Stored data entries
____

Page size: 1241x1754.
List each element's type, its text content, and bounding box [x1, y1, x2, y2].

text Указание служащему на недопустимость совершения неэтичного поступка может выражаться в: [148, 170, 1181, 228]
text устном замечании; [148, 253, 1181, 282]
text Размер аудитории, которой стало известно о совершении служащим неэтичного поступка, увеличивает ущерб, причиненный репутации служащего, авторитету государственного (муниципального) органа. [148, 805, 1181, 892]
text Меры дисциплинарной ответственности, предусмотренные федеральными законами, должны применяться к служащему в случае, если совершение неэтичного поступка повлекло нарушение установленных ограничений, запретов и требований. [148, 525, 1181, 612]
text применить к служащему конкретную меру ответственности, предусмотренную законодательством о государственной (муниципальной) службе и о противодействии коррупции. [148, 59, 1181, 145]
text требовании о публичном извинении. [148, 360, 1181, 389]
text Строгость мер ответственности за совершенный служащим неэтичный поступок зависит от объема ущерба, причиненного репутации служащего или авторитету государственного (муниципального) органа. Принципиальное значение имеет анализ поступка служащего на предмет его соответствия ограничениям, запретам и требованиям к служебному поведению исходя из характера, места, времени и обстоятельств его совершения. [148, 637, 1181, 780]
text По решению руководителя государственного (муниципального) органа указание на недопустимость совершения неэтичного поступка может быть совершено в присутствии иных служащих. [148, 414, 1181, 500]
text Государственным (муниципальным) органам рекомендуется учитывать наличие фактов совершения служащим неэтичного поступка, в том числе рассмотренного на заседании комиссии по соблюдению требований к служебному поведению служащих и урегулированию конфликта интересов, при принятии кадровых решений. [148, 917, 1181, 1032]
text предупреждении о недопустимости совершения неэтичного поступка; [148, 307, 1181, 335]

____

__Directive__
From the records above, determine how many lines hold "может" and give only that number.

__Solution below__
2